Family, Family by Lauren Frankel

A story about the families we chose to make

This is a novel that is big hearted yet unapologetically opinionated.  I enjoyed its warmth and somewhat madcap energy. Alongside this, its refusal to hedge or soften its convictions, will make it a Marmite read for some.

Plot in a nutshell

Told across dual timelines, Family, Family follows India from her teenage years through to adulthood, where she is now a successful actor and an adoptive mother of ten-year-old twins. Her carefully managed public life implodes when she gives a journalist her unvarnished thoughts about adoption. Not just a social story she slates the handling of the topic in her latest film. Rather than retreating, India doubles down, with professional and personal consequences.

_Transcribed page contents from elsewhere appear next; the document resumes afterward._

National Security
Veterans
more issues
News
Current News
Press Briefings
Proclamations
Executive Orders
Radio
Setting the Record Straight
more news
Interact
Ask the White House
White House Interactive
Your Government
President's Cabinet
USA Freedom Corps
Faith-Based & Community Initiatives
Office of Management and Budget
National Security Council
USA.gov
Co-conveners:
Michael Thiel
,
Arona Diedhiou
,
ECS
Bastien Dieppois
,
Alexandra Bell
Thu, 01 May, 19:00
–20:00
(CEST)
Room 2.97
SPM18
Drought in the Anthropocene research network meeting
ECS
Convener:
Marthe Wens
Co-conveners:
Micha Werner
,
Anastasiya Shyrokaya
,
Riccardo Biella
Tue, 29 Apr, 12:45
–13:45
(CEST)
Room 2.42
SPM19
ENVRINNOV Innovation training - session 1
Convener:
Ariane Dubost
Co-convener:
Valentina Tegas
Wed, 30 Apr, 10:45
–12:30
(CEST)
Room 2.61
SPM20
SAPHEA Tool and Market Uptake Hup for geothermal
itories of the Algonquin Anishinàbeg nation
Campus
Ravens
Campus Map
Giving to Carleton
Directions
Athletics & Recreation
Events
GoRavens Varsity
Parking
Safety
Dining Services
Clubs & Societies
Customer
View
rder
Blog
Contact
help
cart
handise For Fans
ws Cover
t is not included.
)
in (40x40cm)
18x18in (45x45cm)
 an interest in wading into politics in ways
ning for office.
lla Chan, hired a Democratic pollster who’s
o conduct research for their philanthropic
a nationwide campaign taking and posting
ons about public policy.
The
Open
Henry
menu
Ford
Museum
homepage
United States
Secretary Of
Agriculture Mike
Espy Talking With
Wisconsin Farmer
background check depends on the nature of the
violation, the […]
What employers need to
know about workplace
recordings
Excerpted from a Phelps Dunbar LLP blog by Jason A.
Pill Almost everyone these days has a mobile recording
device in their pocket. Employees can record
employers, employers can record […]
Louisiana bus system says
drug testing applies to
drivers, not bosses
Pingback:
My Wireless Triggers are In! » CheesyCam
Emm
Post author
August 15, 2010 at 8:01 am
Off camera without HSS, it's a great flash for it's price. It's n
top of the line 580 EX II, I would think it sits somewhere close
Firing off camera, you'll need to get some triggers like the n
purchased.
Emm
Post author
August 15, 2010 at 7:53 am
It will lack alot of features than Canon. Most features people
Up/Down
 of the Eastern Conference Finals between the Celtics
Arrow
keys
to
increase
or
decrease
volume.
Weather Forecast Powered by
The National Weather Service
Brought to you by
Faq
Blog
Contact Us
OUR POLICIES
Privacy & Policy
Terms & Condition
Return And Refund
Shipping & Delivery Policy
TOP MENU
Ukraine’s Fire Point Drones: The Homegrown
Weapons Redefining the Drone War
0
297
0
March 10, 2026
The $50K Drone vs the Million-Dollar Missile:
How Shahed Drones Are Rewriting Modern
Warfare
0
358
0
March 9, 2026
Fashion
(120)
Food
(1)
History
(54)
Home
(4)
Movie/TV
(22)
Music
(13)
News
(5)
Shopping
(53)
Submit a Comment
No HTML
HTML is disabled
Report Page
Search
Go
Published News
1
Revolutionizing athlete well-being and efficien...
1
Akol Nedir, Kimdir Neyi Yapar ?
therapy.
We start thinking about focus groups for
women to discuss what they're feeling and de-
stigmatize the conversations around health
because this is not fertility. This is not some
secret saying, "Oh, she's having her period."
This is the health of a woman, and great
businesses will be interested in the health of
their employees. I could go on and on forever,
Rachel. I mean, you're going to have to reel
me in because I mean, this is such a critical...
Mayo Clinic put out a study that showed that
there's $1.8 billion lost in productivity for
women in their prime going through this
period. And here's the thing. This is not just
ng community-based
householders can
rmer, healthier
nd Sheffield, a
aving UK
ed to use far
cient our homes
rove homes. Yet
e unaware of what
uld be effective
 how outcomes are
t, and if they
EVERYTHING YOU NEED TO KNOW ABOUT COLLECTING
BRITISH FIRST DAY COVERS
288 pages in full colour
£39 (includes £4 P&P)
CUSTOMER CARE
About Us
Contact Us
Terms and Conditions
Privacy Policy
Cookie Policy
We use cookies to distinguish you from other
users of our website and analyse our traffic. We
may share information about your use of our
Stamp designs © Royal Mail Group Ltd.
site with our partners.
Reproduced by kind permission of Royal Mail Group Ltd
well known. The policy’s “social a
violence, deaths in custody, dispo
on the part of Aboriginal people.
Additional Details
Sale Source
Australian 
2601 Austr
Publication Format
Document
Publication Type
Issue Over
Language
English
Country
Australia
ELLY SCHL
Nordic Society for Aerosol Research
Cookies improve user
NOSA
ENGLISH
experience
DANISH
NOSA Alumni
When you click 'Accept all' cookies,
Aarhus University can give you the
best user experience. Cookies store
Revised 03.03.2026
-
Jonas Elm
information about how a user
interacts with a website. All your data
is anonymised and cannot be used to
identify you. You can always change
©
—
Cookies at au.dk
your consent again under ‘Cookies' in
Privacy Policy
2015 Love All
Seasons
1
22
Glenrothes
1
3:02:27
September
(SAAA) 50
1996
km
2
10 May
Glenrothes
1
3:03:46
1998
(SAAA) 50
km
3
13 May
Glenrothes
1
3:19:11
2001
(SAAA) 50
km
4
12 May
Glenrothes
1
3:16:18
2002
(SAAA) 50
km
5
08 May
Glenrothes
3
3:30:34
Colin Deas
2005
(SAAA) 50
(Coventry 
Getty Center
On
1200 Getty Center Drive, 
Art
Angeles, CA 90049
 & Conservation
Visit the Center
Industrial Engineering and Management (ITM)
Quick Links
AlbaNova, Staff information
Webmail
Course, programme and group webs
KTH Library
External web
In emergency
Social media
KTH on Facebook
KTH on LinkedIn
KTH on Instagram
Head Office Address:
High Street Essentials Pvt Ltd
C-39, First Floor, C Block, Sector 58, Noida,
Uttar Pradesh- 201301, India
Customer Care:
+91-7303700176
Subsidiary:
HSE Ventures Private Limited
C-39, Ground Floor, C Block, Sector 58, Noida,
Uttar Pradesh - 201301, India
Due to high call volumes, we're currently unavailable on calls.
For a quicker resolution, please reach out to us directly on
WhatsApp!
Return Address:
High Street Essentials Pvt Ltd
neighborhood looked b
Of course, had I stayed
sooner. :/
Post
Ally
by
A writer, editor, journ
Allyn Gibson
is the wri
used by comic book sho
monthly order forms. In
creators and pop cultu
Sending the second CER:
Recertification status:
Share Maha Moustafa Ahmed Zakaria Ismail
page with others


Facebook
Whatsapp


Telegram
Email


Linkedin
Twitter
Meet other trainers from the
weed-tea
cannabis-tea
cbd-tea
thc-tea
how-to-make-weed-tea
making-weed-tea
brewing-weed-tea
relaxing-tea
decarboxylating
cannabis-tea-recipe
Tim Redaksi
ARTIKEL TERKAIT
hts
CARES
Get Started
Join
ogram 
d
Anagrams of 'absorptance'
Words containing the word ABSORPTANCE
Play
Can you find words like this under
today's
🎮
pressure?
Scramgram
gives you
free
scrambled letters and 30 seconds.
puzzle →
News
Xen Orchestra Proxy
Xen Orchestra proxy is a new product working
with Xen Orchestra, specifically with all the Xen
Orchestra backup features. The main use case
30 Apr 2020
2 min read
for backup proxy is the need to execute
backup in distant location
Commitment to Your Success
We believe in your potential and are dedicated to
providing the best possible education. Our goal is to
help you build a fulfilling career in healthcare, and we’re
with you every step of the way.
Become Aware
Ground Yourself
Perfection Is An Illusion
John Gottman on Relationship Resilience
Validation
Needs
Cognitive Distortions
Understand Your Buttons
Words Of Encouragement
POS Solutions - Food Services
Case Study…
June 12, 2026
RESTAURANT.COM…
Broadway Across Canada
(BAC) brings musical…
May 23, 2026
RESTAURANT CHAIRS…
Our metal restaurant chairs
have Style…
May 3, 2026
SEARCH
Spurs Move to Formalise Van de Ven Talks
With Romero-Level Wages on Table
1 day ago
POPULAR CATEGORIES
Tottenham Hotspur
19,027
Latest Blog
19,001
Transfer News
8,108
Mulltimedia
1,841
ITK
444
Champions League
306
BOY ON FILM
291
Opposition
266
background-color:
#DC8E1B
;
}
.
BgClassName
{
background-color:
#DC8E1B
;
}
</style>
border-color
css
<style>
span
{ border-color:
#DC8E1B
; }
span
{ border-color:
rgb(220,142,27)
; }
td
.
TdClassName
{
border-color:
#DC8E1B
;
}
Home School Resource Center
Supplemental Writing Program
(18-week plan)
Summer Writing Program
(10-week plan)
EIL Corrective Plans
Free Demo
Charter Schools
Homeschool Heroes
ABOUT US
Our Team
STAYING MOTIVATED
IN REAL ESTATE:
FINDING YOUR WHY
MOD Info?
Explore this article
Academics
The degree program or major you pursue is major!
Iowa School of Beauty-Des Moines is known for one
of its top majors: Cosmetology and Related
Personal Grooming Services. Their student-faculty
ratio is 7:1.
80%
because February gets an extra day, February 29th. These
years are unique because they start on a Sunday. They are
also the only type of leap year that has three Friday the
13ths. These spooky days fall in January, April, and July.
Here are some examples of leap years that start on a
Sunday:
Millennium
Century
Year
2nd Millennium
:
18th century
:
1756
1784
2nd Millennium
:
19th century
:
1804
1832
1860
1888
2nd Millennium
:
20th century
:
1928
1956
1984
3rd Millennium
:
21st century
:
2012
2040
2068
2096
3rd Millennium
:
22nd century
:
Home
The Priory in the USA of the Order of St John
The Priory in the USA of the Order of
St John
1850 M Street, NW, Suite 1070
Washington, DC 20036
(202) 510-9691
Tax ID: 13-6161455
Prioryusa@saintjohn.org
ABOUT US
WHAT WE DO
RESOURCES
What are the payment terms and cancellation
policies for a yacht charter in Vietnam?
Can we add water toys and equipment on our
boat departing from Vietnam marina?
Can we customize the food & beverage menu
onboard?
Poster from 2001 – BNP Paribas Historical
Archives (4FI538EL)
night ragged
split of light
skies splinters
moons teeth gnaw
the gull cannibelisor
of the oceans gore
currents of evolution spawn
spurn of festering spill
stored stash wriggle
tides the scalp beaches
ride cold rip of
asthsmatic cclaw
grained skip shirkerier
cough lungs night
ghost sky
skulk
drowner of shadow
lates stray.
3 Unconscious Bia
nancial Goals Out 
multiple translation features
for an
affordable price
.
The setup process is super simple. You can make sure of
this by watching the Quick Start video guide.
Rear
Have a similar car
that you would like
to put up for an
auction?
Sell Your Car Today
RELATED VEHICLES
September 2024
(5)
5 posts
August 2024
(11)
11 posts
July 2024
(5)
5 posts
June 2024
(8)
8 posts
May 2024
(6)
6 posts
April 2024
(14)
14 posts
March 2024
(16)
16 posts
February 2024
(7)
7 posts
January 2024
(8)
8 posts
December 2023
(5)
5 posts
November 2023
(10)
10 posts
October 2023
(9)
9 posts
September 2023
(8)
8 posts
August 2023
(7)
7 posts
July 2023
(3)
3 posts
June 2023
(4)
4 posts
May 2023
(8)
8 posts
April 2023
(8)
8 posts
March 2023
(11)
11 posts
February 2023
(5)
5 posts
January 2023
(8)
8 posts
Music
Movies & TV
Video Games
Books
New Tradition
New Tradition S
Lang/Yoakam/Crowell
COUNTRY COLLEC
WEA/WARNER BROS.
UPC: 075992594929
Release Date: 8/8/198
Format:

Meanwhile, her twins decide to help. Their plan involves contacting a family member India doesn’t know they’re aware of, and whom they have never met in person, setting off a chain of events that brings past and present into collision.

Thoughts

There is a lot going on here. At times the novel edges into what might fairly be called an issues book, and India is nothing if not opinionated. Her views on teen pregnancy, abortion, adoption, and the expectations placed on mothers are expressed with confidence and little self-doubt,  often to her detriment.

Reading as a Brit, I occasionally struggled with plausibility. In particularl around how the US adoption system appears to function (or get by). There were moments where I had to take a healthy pinch of salt to stay invested. Readers less inclined to do so may find themselves pulled out of the story altogether.

Frankel is writing from lived experience, and that matters,  but it also limits. This is very clearly one perspective on adoption, and one that largely resists acknowledging trauma. For some readers, that choice will feel refreshing; for others, it may seem to oversimplify or sidestep the grief and long-term impact that many people experience with adoption. There are sections where the lack of nuance makes the novel emotionally and perhaps even ethically difficult. Not because of what it says, but because of what it leaves unexamined.

The same is true of the book’s antagonists. The pro-life movement, in particular, is drawn in broad strokes and dispatched with relish. Their eventual comeuppance will likely divide readers between those who find it quietly satisfying and those who find it offensive.

And yet,  this is not a novel lacking heart. It is often poignant and sincere in its exploration of what makes a family, and especially in its attention to different experiences of motherhood. The men in the novel are kind and supportive but oddly sidelined. The men in her life appear to primarily be there to give India the space to make her own choices. This may be intentional, but it contributes to the sense of a world shaped almost entirely around a single loud perspective.

But love did not preclude strife. It did not erase sorrows. It did not detangle complication. In the case of families, uncomplicated wasn’t really the goal anyway.

The younger characters, by contrast, are vividly drawn. Fig, in particular, stands out: a child clearly traumatised and frightened of almost everything. Yet she is repeaedly willing to face those fears to protect the people she loves. The children are often laugh-out-loud funny, even as their questionable decision-making had me muttering under my breath and hoping someone, somewhere, might be willing to keep a closer eye on them.

Ultimately, Family, Family is a book you can read in more than one way. I chose to enjoy it as a moving, funny, fiercely personal story about chosen families.